WHAT THE EXERCISE ASKS: Word for word, restate the entries below from their first line through the line that contains "### Official Documentation".

=====

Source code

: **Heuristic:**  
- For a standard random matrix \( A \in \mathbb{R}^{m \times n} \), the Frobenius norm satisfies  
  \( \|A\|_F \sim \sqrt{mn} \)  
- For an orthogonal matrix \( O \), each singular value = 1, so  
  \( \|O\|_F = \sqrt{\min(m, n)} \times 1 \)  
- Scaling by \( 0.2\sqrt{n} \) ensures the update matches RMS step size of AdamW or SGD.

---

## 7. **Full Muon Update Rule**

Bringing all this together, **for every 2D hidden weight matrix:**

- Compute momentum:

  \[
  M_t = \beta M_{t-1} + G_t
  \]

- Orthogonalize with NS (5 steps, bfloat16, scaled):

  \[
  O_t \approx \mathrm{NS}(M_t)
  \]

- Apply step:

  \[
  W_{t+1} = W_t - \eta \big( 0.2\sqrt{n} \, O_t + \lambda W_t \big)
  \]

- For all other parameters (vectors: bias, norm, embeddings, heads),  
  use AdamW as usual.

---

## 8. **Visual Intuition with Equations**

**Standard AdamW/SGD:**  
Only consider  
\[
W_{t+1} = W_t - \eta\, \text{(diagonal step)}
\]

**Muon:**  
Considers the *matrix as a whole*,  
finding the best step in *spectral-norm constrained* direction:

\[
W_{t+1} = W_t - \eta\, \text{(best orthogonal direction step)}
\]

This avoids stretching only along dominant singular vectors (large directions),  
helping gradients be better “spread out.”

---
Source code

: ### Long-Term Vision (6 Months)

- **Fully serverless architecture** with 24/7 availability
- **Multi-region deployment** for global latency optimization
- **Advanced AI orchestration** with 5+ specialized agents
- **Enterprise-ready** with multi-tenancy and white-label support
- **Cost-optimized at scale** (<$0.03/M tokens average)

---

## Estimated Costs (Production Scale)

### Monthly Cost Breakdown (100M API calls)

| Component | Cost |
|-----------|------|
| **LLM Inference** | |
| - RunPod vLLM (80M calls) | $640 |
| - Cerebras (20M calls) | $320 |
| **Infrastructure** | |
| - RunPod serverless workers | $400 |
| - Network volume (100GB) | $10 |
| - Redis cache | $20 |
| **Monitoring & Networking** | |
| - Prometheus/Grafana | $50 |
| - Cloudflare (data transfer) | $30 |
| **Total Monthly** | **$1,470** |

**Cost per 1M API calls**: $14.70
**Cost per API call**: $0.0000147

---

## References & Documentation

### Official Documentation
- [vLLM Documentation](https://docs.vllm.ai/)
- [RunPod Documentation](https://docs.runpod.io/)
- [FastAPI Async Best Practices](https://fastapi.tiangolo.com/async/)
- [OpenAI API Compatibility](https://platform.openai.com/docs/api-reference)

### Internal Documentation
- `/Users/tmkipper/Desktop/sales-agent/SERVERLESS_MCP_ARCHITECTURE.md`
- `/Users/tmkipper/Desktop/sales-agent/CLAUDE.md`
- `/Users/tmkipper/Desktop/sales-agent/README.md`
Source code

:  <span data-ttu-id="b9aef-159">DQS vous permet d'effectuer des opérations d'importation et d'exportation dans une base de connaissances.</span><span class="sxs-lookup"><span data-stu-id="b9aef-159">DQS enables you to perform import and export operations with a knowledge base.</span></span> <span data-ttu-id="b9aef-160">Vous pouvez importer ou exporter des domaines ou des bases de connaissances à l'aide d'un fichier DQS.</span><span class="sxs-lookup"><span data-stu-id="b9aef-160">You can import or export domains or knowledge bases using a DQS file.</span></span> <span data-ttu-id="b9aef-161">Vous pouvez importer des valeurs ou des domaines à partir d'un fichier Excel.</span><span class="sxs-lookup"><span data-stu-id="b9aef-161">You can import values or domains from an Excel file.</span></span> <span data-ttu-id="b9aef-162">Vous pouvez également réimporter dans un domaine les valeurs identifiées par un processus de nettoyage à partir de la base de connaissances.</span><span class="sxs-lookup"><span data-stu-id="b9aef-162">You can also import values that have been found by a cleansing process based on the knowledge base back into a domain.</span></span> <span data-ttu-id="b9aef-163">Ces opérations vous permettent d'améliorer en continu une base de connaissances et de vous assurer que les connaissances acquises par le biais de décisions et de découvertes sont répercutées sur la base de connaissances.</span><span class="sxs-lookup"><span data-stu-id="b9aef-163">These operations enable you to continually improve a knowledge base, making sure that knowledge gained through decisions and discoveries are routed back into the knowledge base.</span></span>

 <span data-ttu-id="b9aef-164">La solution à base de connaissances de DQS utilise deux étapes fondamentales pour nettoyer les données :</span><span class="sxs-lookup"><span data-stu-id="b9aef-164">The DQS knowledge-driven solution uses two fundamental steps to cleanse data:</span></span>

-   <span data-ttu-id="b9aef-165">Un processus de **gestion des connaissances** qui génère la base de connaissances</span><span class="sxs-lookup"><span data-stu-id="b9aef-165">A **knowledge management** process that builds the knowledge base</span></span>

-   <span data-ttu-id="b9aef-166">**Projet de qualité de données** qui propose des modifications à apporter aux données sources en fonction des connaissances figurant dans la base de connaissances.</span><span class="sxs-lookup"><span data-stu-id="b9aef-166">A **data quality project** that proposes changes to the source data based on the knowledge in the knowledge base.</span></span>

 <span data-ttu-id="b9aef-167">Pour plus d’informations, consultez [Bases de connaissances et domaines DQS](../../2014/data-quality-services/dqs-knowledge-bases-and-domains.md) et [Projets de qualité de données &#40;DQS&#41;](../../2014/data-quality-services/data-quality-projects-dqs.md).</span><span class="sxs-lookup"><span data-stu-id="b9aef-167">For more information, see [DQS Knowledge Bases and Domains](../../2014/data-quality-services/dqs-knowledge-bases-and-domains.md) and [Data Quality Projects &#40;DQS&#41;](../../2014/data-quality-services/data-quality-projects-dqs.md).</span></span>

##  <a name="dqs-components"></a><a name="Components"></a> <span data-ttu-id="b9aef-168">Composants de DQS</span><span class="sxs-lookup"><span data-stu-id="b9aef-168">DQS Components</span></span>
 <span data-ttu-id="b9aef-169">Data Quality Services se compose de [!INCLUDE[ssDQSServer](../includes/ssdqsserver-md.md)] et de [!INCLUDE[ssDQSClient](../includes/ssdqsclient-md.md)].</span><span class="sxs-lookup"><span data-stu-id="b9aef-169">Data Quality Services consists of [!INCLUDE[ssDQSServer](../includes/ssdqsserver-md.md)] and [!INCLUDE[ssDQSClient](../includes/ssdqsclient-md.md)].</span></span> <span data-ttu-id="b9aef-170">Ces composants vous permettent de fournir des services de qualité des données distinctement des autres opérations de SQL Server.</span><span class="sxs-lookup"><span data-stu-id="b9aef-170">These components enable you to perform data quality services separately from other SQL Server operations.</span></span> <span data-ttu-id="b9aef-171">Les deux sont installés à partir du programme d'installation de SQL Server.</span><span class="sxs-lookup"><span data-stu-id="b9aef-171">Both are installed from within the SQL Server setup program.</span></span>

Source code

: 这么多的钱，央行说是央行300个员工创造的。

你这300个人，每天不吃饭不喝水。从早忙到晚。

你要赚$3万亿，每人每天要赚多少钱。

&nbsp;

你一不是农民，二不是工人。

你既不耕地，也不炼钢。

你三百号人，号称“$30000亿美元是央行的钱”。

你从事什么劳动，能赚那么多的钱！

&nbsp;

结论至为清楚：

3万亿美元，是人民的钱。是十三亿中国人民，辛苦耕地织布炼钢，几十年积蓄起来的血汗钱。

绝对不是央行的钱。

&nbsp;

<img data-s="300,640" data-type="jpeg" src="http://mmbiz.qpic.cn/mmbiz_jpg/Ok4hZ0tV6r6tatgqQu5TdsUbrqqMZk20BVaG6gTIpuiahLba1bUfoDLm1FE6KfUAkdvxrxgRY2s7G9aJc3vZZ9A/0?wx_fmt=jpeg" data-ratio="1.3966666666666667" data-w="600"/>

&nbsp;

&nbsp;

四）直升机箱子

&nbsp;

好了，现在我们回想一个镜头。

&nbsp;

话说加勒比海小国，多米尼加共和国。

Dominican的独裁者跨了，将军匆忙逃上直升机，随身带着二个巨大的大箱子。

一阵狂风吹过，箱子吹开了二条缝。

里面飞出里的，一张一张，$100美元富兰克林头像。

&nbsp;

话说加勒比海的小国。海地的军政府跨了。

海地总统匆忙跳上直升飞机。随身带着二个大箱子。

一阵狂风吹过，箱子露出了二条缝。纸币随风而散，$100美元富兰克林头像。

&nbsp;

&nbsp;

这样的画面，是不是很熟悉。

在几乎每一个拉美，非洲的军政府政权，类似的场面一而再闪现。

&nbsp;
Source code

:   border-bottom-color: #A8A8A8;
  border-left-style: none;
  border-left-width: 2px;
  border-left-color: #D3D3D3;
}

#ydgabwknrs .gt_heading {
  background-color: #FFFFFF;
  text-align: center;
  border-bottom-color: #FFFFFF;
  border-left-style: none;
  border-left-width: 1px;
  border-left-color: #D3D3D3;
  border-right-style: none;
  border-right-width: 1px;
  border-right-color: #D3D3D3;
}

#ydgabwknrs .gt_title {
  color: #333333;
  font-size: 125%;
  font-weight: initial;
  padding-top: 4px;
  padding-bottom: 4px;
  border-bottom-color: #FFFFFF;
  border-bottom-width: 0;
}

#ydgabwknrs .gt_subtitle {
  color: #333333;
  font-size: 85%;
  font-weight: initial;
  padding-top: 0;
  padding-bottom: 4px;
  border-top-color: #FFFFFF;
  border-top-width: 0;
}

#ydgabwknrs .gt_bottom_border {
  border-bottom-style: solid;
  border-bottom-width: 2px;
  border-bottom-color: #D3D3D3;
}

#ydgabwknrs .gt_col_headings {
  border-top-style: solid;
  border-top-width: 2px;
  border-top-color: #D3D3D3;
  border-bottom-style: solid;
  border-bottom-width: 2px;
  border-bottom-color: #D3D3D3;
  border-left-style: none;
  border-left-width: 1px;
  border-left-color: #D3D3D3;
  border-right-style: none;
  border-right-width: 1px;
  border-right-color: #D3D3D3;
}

=====

WRITTEN ANSWER:
Source code

: **Heuristic:**  
- For a standard random matrix \( A \in \mathbb{R}^{m \times n} \), the Frobenius norm satisfies  
  \( \|A\|_F \sim \sqrt{mn} \)  
- For an orthogonal matrix \( O \), each singular value = 1, so  
  \( \|O\|_F = \sqrt{\min(m, n)} \times 1 \)  
- Scaling by \( 0.2\sqrt{n} \) ensures the update matches RMS step size of AdamW or SGD.

---

## 7. **Full Muon Update Rule**

Bringing all this together, **for every 2D hidden weight matrix:**

- Compute momentum:

  \[
  M_t = \beta M_{t-1} + G_t
  \]

- Orthogonalize with NS (5 steps, bfloat16, scaled):

  \[
  O_t \approx \mathrm{NS}(M_t)
  \]

- Apply step:

  \[
  W_{t+1} = W_t - \eta \big( 0.2\sqrt{n} \, O_t + \lambda W_t \big)
  \]

- For all other parameters (vectors: bias, norm, embeddings, heads),  
  use AdamW as usual.

---

## 8. **Visual Intuition with Equations**

**Standard AdamW/SGD:**  
Only consider  
\[
W_{t+1} = W_t - \eta\, \text{(diagonal step)}
\]

**Muon:**  
Considers the *matrix as a whole*,  
finding the best step in *spectral-norm constrained* direction:

\[
W_{t+1} = W_t - \eta\, \text{(best orthogonal direction step)}
\]

This avoids stretching only along dominant singular vectors (large directions),  
helping gradients be better “spread out.”

---
Source code

: ### Long-Term Vision (6 Months)

- **Fully serverless architecture** with 24/7 availability
- **Multi-region deployment** for global latency optimization
- **Advanced AI orchestration** with 5+ specialized agents
- **Enterprise-ready** with multi-tenancy and white-label support
- **Cost-optimized at scale** (<$0.03/M tokens average)

---

## Estimated Costs (Production Scale)

### Monthly Cost Breakdown (100M API calls)

| Component | Cost |
|-----------|------|
| **LLM Inference** | |
| - RunPod vLLM (80M calls) | $640 |
| - Cerebras (20M calls) | $320 |
| **Infrastructure** | |
| - RunPod serverless workers | $400 |
| - Network volume (100GB) | $10 |
| - Redis cache | $20 |
| **Monitoring & Networking** | |
| - Prometheus/Grafana | $50 |
| - Cloudflare (data transfer) | $30 |
| **Total Monthly** | **$1,470** |

**Cost per 1M API calls**: $14.70
**Cost per API call**: $0.0000147

---

## References & Documentation

### Official Documentation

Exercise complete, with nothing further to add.